David Reid gave a short history of the two charities of which he is a member. Updated from the Barlestone Book July 2016
In 1698 the then rector of Market Bosworth and his French wife had a son (Ferrand Spence)
In 1640 Ferdinand became one of the first spies this country ever had. He was employed by the GPO and intercepted letters
He was sponsored by the Archbishop of Canterbury.
His will left money in trust for the poor in the Market Bosworth area, of which there are 8 persons in Barlestone who still get to benefit from this trust.
As a matter of interest the present Clerk to the Spence Charity bought a Shakespearean book which gave acknowledgement of Ferdinand Spence for the translation.

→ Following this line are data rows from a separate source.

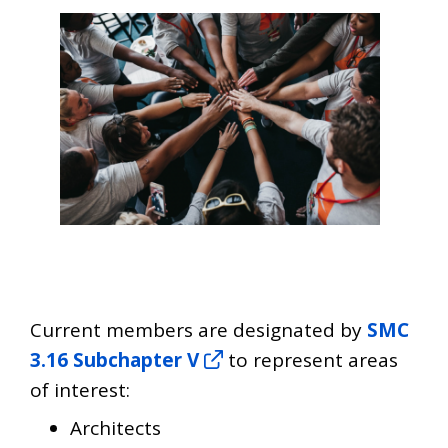
Current members are designated by
SMC
3.16 Subchapter V
to represent areas
of interest:
Architects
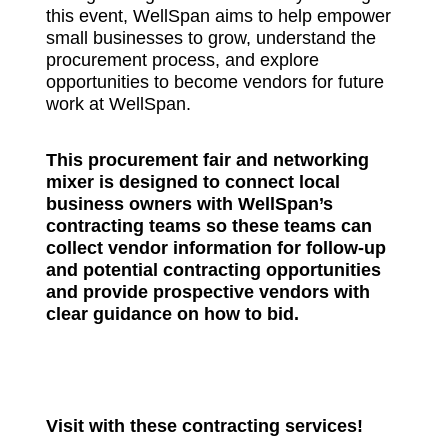
this event, WellSpan aims to help empower
small businesses to grow, understand the
procurement process, and explore
opportunities to become vendors for future
work at WellSpan.
This procurement fair and networking
mixer is designed to connect local
business owners with WellSpan’s
contracting teams so these teams can
collect vendor information for follow-up
and potential contracting opportunities
and provide prospective vendors with
clear guidance on how to bid.
Visit with these contracting services!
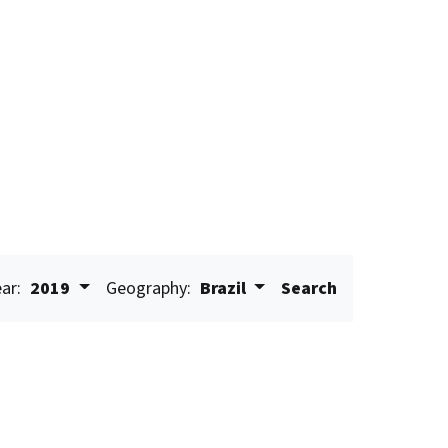
ar:
2019
Geography:
Brazil
Search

The trustee board is made up of representatives of each village in the Market Bosworth Diocese.
THE BULL PIECE
The field has been used for the benefit of the poor since time immemorial. In 1638 this area of land was known as the 'Poore Mans Piece' and in 1678 as the 'Parsons Close' It is not known when the name was changed to the Bull Piece, this usually being where the church kept a bull for servicing the cows of the parish, the villagers paying for its services. The Bull Piece, containing about an acre and a rood, was laid open to a part of the Glebe until 1856 when it was fenced off. The rent of the field was distributed by the Parish Officers in clothing. The field still exists and is rented from the church by the Parish Council as a recreational area.
Mr. William Sills of Leamington Priors left £498. 12s 4d and his widow Mrs. Emma Sills, left £107 16s 4d, the interest of both sums to be distributed every Christmas in coals and blankets annually to the deserving poor of Barlestone at the discretion of the Trustees, the Minister and the Churchwardens.